TASK PROMPT ▸ Restate verbatim the span of lines below between the line with "4. thanks Christian Ott" and the line with "Xenserver. thanks Paulo Henrique Lopes Ribeiro", including those two lines, and only that span.

(Saved data entries)

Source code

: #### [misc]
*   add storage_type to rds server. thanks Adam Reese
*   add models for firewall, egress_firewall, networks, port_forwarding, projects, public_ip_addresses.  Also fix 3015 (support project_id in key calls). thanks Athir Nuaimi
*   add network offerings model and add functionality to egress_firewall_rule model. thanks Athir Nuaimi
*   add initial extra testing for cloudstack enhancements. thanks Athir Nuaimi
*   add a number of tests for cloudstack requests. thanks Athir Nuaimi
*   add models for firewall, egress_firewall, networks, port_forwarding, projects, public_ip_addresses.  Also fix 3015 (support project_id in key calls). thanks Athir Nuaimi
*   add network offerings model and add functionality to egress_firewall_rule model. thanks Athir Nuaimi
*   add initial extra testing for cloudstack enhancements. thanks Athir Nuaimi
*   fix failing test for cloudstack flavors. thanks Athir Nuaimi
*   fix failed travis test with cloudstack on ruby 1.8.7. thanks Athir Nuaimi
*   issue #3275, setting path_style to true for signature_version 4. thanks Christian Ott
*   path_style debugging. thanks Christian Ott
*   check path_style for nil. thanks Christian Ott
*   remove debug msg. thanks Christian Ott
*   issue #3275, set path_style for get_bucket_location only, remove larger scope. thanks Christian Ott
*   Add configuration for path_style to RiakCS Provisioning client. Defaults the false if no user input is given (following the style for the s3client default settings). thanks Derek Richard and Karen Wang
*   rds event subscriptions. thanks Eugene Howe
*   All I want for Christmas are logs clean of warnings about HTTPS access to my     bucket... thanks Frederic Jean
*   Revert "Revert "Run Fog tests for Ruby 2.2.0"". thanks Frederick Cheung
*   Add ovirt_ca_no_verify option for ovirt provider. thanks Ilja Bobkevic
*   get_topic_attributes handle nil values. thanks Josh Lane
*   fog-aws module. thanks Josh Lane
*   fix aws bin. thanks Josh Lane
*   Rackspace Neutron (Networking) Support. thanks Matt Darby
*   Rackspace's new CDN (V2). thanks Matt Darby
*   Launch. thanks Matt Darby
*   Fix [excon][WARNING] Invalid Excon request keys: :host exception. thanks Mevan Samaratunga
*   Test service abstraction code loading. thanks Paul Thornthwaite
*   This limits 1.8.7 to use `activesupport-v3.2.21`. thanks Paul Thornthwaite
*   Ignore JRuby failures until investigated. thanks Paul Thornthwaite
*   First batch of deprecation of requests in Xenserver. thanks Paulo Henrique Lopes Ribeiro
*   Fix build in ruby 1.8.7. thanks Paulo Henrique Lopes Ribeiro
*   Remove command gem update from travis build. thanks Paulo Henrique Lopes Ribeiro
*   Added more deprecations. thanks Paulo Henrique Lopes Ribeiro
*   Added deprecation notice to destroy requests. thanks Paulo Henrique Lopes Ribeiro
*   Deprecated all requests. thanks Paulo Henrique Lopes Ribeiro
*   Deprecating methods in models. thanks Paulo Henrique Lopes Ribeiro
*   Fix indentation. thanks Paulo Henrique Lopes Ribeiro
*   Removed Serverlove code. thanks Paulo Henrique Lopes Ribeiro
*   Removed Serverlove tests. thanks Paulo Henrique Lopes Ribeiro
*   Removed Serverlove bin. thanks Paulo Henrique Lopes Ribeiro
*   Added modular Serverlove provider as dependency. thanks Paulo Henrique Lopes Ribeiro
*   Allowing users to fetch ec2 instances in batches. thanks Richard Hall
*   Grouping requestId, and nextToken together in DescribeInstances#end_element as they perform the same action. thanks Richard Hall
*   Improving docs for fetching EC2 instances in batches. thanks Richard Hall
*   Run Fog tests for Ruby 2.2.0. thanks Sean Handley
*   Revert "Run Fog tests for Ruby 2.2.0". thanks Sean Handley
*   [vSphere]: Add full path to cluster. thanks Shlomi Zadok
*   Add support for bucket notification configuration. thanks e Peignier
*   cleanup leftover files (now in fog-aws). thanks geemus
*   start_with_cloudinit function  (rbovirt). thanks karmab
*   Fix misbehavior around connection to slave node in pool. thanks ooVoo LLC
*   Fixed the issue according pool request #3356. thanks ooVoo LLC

FINAL ANSWER ▸
*   issue #3275, setting path_style to true for signature_version 4. thanks Christian Ott
*   path_style debugging. thanks Christian Ott
*   check path_style for nil. thanks Christian Ott
*   remove debug msg. thanks Christian Ott
*   issue #3275, set path_style for get_bucket_location only, remove larger scope. thanks Christian Ott
*   Add configuration for path_style to RiakCS Provisioning client. Defaults the false if no user input is given (following the style for the s3client default settings). thanks Derek Richard and Karen Wang
*   rds event subscriptions. thanks Eugene Howe
*   All I want for Christmas are logs clean of warnings about HTTPS access to my     bucket... thanks Frederic Jean
*   Revert "Revert "Run Fog tests for Ruby 2.2.0"". thanks Frederick Cheung
*   Add ovirt_ca_no_verify option for ovirt provider. thanks Ilja Bobkevic
*   get_topic_attributes handle nil values. thanks Josh Lane
*   fog-aws module. thanks Josh Lane
*   fix aws bin. thanks Josh Lane
*   Rackspace Neutron (Networking) Support. thanks Matt Darby
*   Rackspace's new CDN (V2). thanks Matt Darby
*   Launch. thanks Matt Darby
*   Fix [excon][WARNING] Invalid Excon request keys: :host exception. thanks Mevan Samaratunga
*   Test service abstraction code loading. thanks Paul Thornthwaite
*   This limits 1.8.7 to use `activesupport-v3.2.21`. thanks Paul Thornthwaite
*   Ignore JRuby failures until investigated. thanks Paul Thornthwaite
*   First batch of deprecation of requests in Xenserver. thanks Paulo Henrique Lopes Ribeiro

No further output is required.